Zur Zeit des Asylbegehrens vor dem Amtsgericht befand sich der Betroffene zwar noch nicht in Abschiebungshaft, wohl aber - bei bestehendem dringendem Verdacht für das Vorliegen der Voraussetzungen des § 62 Abs. 2 Satz 1 AufenthG - im vorläufigen Gewahrsam der für den Haftantrag zuständigen Behörde (§ 62 Abs. 4 AufenthG).

29

Hiernach war der Asylantrag gemäß § 14 Abs. 2 Nr. 2 AsylVerfG auch in diesem Zeitpunkt schriftlich beim Bundesamt zu stellen. Die Aufnahme eines mündlichen Antrags zur Niederschrift und dessen Weiterleitung durch die Polizei oder den Haftrichter ist weder im Verwaltungsverfahrensgesetz noch im Asylverfahrensgesetz vorgesehen. Mündliche Anträge können nur beim Bundesamt gestellt werden (vgl. BGH a.a.O.; OLG München a.a.O.; Renner § 14 AsylVfG Rdz. 14).

30

Der die Schriftform wahrende Asylantrag des Betroffenen ist aber erst am 25. September 2008 beim Bundesamt für Migration und Flüchtlinge eingegangen und demnach aus der Sicherungshaft heraus gestellt worden und steht daher der Anordnung und Aufrechterhaltung von Abschiebungshaft nicht entgegen (§ 14 Abs. 3 Nr. 5 AsylVfG; 62 Absatz 2 Satz 1 Ziffer 5 AufenthG.

31

Melchior (Rundbriefe zur Abschiebungshaft 04/2008) meint dagegen, sofern ein Betroffener um Asyl nachsuche, dürfe grundsätzlich Sicherungshaft nicht angeordnet werden. Werde festgestellt, dass der Betroffene aus einem sicheren Drittstaat unerlaubt eingereist ist und dass deshalb die haftverschonende Aufenthaltsgestattung erst mit dem Asylantrag beim Bundesamt entstehen kann, so sei es ein Gebot der Fairness, den Betroffenen entsprechend zu belehren und ihm (bevor es zur Haftanordnung kommt) zumindest die Möglichkeit zu geben, sofort – z.
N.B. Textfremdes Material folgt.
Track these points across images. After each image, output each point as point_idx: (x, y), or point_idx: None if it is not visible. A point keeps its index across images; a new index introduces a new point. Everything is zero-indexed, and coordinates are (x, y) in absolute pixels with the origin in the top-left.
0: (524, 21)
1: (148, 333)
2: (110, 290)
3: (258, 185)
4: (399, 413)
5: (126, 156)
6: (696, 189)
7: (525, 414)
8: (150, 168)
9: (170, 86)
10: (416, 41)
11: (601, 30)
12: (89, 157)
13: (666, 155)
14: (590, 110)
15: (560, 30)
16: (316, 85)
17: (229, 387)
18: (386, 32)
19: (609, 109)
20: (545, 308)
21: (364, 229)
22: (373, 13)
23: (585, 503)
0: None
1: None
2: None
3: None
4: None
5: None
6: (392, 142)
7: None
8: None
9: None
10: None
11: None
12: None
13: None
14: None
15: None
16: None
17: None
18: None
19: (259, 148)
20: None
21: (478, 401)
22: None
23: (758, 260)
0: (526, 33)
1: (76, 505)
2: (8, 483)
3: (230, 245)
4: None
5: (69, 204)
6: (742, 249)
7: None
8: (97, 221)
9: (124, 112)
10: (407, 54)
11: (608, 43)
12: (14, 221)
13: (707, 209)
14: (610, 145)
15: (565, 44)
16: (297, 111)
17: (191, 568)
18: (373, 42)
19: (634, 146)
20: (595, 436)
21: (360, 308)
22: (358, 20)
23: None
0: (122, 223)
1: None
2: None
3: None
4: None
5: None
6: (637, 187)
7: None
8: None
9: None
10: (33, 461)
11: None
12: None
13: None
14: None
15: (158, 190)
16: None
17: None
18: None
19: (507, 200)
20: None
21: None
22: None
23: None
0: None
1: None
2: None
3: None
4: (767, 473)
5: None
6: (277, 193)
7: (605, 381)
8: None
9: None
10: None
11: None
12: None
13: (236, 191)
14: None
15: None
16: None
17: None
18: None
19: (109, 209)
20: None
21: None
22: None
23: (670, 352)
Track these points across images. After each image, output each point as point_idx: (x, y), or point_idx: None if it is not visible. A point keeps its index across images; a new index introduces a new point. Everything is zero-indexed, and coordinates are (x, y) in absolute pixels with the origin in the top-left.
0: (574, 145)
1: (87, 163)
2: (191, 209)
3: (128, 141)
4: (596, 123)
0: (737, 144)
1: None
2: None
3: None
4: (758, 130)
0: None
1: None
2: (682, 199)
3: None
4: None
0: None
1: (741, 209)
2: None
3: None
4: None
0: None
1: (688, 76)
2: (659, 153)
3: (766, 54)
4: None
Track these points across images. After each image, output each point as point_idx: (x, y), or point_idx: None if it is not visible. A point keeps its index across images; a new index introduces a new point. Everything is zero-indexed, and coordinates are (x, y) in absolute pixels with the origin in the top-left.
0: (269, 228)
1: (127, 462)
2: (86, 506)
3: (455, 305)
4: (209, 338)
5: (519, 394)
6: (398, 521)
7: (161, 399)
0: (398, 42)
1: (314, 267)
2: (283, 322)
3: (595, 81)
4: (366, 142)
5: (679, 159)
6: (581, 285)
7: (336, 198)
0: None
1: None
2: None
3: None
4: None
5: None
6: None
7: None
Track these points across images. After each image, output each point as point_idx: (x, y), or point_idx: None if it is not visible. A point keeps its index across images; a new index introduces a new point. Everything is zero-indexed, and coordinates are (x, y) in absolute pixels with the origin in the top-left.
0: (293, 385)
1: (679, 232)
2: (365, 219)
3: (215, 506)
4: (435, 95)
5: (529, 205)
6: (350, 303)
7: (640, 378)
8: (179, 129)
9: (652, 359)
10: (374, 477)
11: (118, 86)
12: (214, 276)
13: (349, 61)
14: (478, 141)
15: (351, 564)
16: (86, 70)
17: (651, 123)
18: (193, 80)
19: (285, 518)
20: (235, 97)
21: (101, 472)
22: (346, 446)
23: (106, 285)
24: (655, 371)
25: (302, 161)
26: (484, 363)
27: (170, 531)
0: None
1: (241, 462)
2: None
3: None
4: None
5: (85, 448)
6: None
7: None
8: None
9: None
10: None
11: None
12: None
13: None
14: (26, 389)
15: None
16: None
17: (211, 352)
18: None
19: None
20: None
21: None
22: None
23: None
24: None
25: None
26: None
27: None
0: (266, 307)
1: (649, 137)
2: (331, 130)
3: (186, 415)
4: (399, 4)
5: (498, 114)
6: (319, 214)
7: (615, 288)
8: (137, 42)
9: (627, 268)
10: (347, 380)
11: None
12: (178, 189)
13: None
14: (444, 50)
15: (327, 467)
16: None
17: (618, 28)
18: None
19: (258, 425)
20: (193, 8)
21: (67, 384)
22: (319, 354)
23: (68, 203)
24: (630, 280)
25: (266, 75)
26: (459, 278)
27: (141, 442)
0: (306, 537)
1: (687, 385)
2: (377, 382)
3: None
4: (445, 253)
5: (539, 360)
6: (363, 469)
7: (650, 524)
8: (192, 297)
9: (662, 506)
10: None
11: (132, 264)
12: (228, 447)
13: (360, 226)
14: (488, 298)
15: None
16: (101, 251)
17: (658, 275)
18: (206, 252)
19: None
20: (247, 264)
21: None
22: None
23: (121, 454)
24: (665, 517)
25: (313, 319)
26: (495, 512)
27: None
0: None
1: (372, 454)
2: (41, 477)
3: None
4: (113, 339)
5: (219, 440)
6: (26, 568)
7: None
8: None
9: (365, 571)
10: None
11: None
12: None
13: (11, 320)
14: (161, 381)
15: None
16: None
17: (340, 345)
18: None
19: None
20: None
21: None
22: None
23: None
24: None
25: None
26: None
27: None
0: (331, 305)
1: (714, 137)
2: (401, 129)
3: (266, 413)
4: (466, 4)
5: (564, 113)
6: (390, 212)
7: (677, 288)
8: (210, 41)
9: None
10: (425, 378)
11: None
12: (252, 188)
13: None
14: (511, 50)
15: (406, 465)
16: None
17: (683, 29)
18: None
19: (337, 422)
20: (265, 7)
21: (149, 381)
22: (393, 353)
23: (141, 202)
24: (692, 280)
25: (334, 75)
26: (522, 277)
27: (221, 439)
B. per Fax – mit dem Bundesamt Kontakt aufzunehmen und einen haftverschonenden Antrag anzubringen statt ihn "in die Falle" des § 14 Abs. 3 Satz 1 AsylVfG laufen zu lassen. Dem ist die Abwägung des Gesetzgebers entgegen zu halten, dass der aus einem sicheren Drittstaat einreisende Asylsuchende, bei dem die Aufenthaltsgestattung (soweit nicht beim Bundesamt gestellt) einen förmlichen Asylantrag voraussetzt (§§ 14 Abs. 2 Satz 2, 55 Abs. 1 Satz 3 AsylVfG) gegenüber Demjenigen, bei dem dies nicht der Fall ist und für den die Aufenthaltsgestattung deshalb gemäß § 55 Abs. 1 Satz 1 AsylVfG bei einem Erst-Asylbegehren nur an das Nachsuchen um Asyl anknüpft (vgl. KG vom 12.12.2003 – 25 W 173/02 - bei Melchior, Abschiebungshaft Anhang), die geringere Schutzbedürftigkeit aufweist¸ weil Ersterer mit Blick auf Art. 16a Abs. 2 GG kein Asylrecht genießt (BGH a.a.O.).

32

d)

33

Dass das Landgericht den Betroffenen nicht erneut angehört hat, ist nicht im Sinne eines Rechtsfehlers zu beanstanden, zumal Defizite der Tatsachenfeststellung weder ausgeführt noch sonst ersichtlich sind.

34

e)

35

§ 62 Abs. 2 Satz 4 AufenthG steht der Aufrechterhaltung der Haft nicht entgegen, da nicht feststeht, dass die Abschiebung bzw. die in Aussicht genommene Zurückschiebnung nicht innerhalb der nächsten drei Monate durchgeführt werden kann.

36

3.

37

Eine Kosten- und Auslagenentscheidung ist nicht veranlasst. Die Gerichtskosten fallen dem Betroffenen kraft Gesetzes zur Last, §§ 14 Abs. 3, 15 FreihEntG; außergerichtliche Kosten sind dem Antragsteller nicht entstanden.